Fadli menyampaikan hal itu saat menghadiri takziah yang diselenggarakan keluarga Nasirun di Yogyakarta, Sabtu, 29 Agustus 2026. Ia mengatakan telah mengenal Nasirun sejak belasan tahun lalu dan melihat langsung kedekatan sang seniman dengan dunia seni serta lingkungan sekitarnya.
Nasirun meninggal pada 1 Agustus 2026. Fadli menyebut almarhum sebagai salah satu tokoh yang memberikan kontribusi besar terhadap perkembangan seni rupa Indonesia.
Bagi Fadli, Nasirun bukan sekadar dikenal melalui karya-karyanya. Ia juga mengingat almarhum sebagai pribadi yang hangat, terbuka, dan mudah bergaul dengan berbagai kalangan. Rumah dan galeri Nasirun, kata dia, selama ini menjadi ruang perjumpaan yang terbuka bagi para seniman, sahabat, dan siapa pun yang ingin datang untuk berbincang atau menikmati proses berkesenian.
“Beliau adalah sosok yang saya kenal, suka tertawa, sangat terbuka, inklusif, tidak ada batas, bergaul dengan siapa saja,” kata Fadli.
Keterbukaan itu, menurut Fadli, juga tercermin dalam proses kreatif Nasirun. Sang maestro terus berkarya dengan menjadikan berbagai unsur tradisi dan spiritualitas sebagai bagian penting dari ekspresi artistiknya. Wayang, tradisi Jawa, serta nilai-nilai spiritual hadir dalam karya-karya yang kemudian menjadi salah satu ciri perjalanan kreatif Nasirun.
Fadli menilai karya Nasirun memiliki hubungan kuat dengan kepribadian dan dunia batin sang seniman. Ekspresi budaya dalam karya-karyanya, menurut dia, tidak hadir sekadar sebagai bentuk visual, melainkan menyatu dengan pengalaman hidup dan jiwa kreatif Nasirun.
Sebagai bentuk penghormatan atas kontribusinya, Kementerian Kebudayaan merencanakan pameran karya-karya Nasirun di Galeri Nasional Indonesia.

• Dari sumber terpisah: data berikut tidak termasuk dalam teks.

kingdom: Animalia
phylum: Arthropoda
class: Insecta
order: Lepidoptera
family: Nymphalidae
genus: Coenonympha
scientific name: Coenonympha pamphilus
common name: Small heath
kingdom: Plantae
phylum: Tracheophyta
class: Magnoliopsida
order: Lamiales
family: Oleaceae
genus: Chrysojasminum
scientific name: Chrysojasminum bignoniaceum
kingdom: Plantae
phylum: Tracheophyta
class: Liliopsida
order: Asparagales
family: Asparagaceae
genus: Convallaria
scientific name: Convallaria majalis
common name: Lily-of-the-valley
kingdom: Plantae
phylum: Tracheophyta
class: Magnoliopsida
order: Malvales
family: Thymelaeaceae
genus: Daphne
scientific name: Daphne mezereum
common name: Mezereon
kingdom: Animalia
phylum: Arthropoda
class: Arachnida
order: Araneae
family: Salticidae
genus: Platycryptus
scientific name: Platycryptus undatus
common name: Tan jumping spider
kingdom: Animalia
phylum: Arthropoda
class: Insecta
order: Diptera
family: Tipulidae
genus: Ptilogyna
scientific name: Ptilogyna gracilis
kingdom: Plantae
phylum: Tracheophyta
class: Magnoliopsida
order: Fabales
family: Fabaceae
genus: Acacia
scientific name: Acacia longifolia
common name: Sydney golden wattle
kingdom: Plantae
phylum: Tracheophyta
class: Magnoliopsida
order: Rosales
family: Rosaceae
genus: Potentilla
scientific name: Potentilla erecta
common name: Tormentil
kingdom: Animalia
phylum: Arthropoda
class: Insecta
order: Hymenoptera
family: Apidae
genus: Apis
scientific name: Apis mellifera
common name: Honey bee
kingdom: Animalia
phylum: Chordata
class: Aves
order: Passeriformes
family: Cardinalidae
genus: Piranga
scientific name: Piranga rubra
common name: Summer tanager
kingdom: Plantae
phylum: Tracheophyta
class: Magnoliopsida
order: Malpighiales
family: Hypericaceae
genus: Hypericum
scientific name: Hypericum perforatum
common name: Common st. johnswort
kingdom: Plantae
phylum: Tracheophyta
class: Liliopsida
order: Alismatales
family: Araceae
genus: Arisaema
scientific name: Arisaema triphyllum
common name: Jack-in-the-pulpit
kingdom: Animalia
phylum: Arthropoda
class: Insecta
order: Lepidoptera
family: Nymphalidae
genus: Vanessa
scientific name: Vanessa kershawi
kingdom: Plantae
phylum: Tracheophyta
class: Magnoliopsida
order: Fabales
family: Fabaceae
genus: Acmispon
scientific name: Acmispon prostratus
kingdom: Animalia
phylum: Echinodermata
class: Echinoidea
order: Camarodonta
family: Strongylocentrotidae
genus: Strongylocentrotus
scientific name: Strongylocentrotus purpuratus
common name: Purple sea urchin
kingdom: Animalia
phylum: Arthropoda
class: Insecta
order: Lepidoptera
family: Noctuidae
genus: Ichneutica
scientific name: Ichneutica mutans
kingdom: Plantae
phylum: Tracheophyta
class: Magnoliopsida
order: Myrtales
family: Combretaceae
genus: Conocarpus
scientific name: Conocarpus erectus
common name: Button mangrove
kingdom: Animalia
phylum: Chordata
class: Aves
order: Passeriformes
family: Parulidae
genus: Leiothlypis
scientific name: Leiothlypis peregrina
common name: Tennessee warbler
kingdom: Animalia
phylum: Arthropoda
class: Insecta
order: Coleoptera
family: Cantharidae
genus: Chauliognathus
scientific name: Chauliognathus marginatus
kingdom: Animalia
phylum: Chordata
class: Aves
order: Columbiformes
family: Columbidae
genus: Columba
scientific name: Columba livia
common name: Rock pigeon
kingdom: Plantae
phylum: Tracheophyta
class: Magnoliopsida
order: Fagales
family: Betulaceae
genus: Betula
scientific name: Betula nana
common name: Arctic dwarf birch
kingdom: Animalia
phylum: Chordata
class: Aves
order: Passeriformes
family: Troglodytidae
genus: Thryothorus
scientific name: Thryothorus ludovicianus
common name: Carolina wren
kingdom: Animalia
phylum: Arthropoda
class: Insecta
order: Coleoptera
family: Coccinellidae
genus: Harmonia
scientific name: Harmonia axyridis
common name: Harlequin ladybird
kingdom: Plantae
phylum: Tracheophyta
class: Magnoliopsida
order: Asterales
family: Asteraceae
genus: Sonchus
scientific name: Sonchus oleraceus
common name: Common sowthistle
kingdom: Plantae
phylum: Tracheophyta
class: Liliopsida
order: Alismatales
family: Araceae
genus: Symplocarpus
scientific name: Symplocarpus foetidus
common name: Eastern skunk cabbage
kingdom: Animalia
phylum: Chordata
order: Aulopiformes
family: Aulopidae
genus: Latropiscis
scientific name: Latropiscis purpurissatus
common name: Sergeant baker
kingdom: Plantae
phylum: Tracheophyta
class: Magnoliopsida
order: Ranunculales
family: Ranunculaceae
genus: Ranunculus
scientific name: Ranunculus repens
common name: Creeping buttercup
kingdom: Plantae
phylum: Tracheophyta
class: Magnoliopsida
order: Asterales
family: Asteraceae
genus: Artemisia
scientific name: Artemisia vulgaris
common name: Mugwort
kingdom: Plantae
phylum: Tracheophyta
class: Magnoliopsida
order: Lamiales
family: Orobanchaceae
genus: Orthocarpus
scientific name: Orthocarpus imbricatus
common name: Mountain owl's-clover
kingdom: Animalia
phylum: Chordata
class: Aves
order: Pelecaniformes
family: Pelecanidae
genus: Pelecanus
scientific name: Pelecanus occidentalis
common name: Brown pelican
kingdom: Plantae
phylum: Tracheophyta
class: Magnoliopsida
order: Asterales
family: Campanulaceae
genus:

Pameran tersebut direncanakan berlangsung dalam rangka 40 hari wafatnya Nasirun dan menjadi ruang bagi publik untuk kembali melihat perjalanan serta karya sang maestro.
Pameran itu juga akan menjadi salah satu pameran terakhir yang digelar di Galeri Nasional Indonesia sebelum gedung tersebut memasuki tahap renovasi. Kementerian Kebudayaan berharap kegiatan tersebut dapat menjadi ruang pertemuan bagi keluarga, seniman, dan masyarakat untuk mengenang kontribusi Nasirun terhadap seni rupa Indonesia.
Istri Nasirun, Supartilah, menyampaikan terima kasih atas dukungan dan penghormatan yang diberikan kepada almarhum. Ia berharap karya dan semangat Nasirun terus hidup dan memberi warna bagi perkembangan dunia seni Indonesia.
Kepergian Nasirun menutup perjalanan seorang seniman yang sepanjang hidupnya terus bekerja dan berkarya. Namun, bagi dunia seni rupa, karya-karyanya tetap menjadi jejak dari seorang maestro yang menemukan bahasa artistiknya melalui pertemuan antara tradisi, spiritualitas, dan kebebasan berekspresi.
Kementerian Kebudayaan berharap dedikasi Nasirun selama hidupnya dapat terus dikenang, sementara karya-karyanya tetap menjadi bagian dari perjalanan panjang seni rupa Indonesia.